“My game would be great if I could just play three or four times a week.” How many times have you said something similar? You can play three or four — or more — times every week if you set your sights on nine holes instead of 18. Is it the same game? Sure! It just doesn’t consume half your day. Most nine-hole rounds are two hours or less, which means you can easily squeeze in a quick nine after work — or even before if you tee off early and don’t dawdle. You also tend to be more focused on your game when you play only nine, which is a sure path to lower scores.
Rye Brook; www.doralarrowwood.com
Greens fees: Mon.-Thurs. $50; Fri.-Sun. $65
Doral has everything its longer Westchester brethren have: a variety of playing challenges, spectacular views and picturesque layouts, fabulous bunkering, and greens that will break your heart with their strong contouring and slick conditioning. It was designed by Robert von Hagge, the master who created the original Blue Monster at the Doral in Miami. Hagge not only took full advantage of the naturally rolling terrain, but sculpted the fairways for maximum visual appeal. The shadows in the morning and late afternoon are wondrous. Hagge also makes you play over water on seven of the nine holes, so bring plenty of ammunition.
As you might expect for a course that tips out at 3,200 yards (par 35), precision counts more than length, but there are certainly opportunities when you can pull the driver and let ’er fly. The first hole, in fact, is 392 yards and rewards a long, straight drive with a short approach to a really small, difficult green. If you can hit a 20-yard-wide landing area, you may also want to let the big dog hunt on the 440-yard par-four third hole, and certainly on the 493-yard par-four fifth.
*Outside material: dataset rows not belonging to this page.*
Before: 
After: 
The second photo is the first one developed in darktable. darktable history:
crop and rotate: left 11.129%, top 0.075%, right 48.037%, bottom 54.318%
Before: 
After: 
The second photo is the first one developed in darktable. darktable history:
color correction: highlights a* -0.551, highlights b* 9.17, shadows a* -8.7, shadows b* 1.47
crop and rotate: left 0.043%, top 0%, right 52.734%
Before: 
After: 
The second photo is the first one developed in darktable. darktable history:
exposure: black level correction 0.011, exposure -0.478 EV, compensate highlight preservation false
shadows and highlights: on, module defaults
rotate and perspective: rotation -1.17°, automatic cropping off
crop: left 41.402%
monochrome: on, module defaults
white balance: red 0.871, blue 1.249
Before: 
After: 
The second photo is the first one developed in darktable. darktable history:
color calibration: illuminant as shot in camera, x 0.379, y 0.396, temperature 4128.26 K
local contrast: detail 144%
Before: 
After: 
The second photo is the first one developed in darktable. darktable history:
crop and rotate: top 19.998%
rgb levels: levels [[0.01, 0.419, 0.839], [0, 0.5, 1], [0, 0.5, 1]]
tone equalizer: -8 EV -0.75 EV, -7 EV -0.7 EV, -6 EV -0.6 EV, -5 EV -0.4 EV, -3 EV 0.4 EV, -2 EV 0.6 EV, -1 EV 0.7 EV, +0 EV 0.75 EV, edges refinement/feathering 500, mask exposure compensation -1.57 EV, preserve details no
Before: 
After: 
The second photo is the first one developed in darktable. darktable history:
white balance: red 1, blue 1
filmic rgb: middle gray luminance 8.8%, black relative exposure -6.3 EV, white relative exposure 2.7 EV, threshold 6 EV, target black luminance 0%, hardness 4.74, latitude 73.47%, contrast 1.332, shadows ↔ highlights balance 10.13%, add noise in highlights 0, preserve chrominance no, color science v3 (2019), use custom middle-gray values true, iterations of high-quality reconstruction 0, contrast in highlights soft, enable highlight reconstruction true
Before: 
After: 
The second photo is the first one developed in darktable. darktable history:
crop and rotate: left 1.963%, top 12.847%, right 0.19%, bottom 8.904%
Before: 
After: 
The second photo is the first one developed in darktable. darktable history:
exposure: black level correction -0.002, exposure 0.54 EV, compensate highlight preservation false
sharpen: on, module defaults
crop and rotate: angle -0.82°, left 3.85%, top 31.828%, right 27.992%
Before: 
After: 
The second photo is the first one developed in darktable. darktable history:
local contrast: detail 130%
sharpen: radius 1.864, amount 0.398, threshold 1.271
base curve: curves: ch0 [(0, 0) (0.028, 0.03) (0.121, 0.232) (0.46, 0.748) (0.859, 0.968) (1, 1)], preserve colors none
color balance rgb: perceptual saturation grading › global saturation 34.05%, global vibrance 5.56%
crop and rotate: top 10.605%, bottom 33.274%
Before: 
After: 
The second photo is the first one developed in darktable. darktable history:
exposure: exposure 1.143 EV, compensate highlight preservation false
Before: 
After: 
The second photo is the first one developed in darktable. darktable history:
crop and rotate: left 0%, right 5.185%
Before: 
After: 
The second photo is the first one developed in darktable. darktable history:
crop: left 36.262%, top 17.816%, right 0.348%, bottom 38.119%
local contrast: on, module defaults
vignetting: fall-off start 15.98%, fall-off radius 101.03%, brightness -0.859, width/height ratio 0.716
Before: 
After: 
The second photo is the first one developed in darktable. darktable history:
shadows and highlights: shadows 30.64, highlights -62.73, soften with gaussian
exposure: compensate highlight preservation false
To score on Doral, though, you really need accurate iron play. A prime example comes at the sixth hole, a visually stunning 345 yards with an approach over water to a wide but very shallow green. Short is wet, long is dead, and if your ball doesn’t land on the same side of the green as the cup, you’ll have an impossible putt. The 340-yard eighth hole really requires two accurate irons — one off the tee to avoid the pond pinching the fairway at 150 yards, and the second to place your ball on the right tier of the large, strongly contoured green.
The par threes at Doral are truly delightful. The fourth hole plays at 140 yards, but pin positions can add or subtract 15 yards from that number — and it’s all carry over water, so check the wind, too. The seventh hole, at 190 yards, is the easiest of the three, even though the green is set in a virtual bowl of bunkers.
A real challenge at Doral is the 211-yard second hole, one of the most visually intimidating par threes you’ll find anywhere. From the tee, all you see is water — there is about 180 yards of it to carry before you reach dry land! There is no bailout area, either, so hitch up your britches, take a deep breath, and aim for that pin.
While the course is a fine test of golf that you can enjoy round after round, the Doral offers a host of other amenities. There’s an excellent practice facility with both a full range and short game area. And what would any good golf course be without a 19th hole? Mulligan’s, an excellent outdoor bar and grill, overlooks the ninth green at Doral.
Greens fees: Weekdays $19; weekends $24
For a quick nine in Northern Westchester, head for the “the Peke,” as it’s more commonly known, a fun nine-holer where there are plenty of serious players struggling to break par on the 2,012-yard par-34 course on any given day. One of the best features of the semiprivate club is that golf there is — as it should be everywhere — a family affair. Unaccompanied juniors older than 12 are welcome, making it a great place (and one of the few) where they can learn the game. Kids seven to 12 can play with an adult.
Opened in 1923, the course has plenty of elevation changes and two sets of tees, so you can actually play it twice without repeating a shot (more or less).
While you can always play a regulation 18-hole course and quit after the first nine, county Parks Pass holders who tee off before 9 a.m. can save a few bucks — and a lot of time — when they play the back nine at Dunwoodie, Maple Moor, Mohansic, Saxon Woods, and Sprain Lake for $29 on weekends and $26 on weekdays. Twilight rates, which go into effect at varying times during the year, are $26 at these courses and $40 for Hudson Hills.